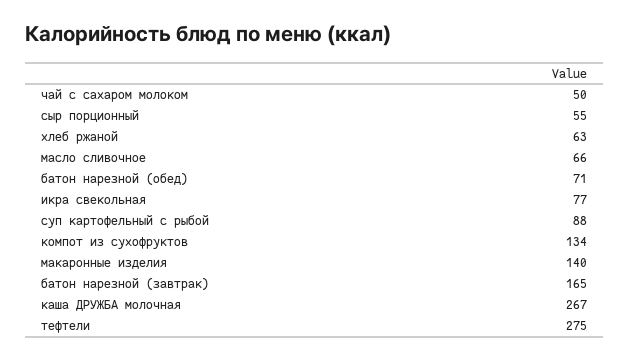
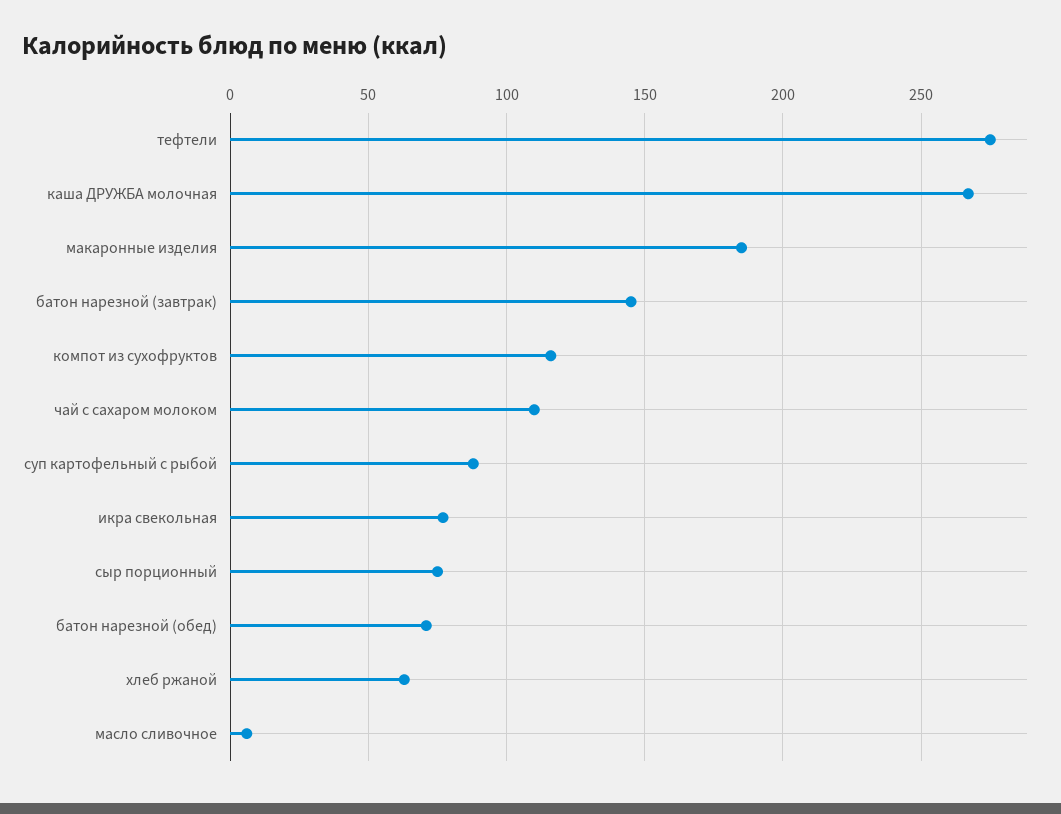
  {
-   "чай с сахаром молоком": 50,
+   "чай с сахаром молоком": 110,
-   "сыр порционный": 55,
+   "сыр порционный": 75,
    "хлеб ржаной": 63,
-   "масло сливочное": 66,
+   "масло сливочное": 5,
    "батон нарезной (обед)": 71,
    "икра свекольная": 77,
    "суп картофельный с рыбой": 88,
-   "компот из сухофруктов": 134,
+   "компот из сухофруктов": 115,
-   "макаронные изделия": 140,
+   "макаронные изделия": 185,
-   "батон нарезной (завтрак)": 165,
+   "батон нарезной (завтрак)": 145,
    "каша ДРУЖБА молочная": 267,
    "тефтели": 275
  }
◇ ◇ ◇ ◇ ◇ ◇ ◇
== Work to complete ==
From the data above, copy every line where "масло" appears.

== Answer to the exercise ==
-   "масло сливочное": 66,
+   "масло сливочное": 5,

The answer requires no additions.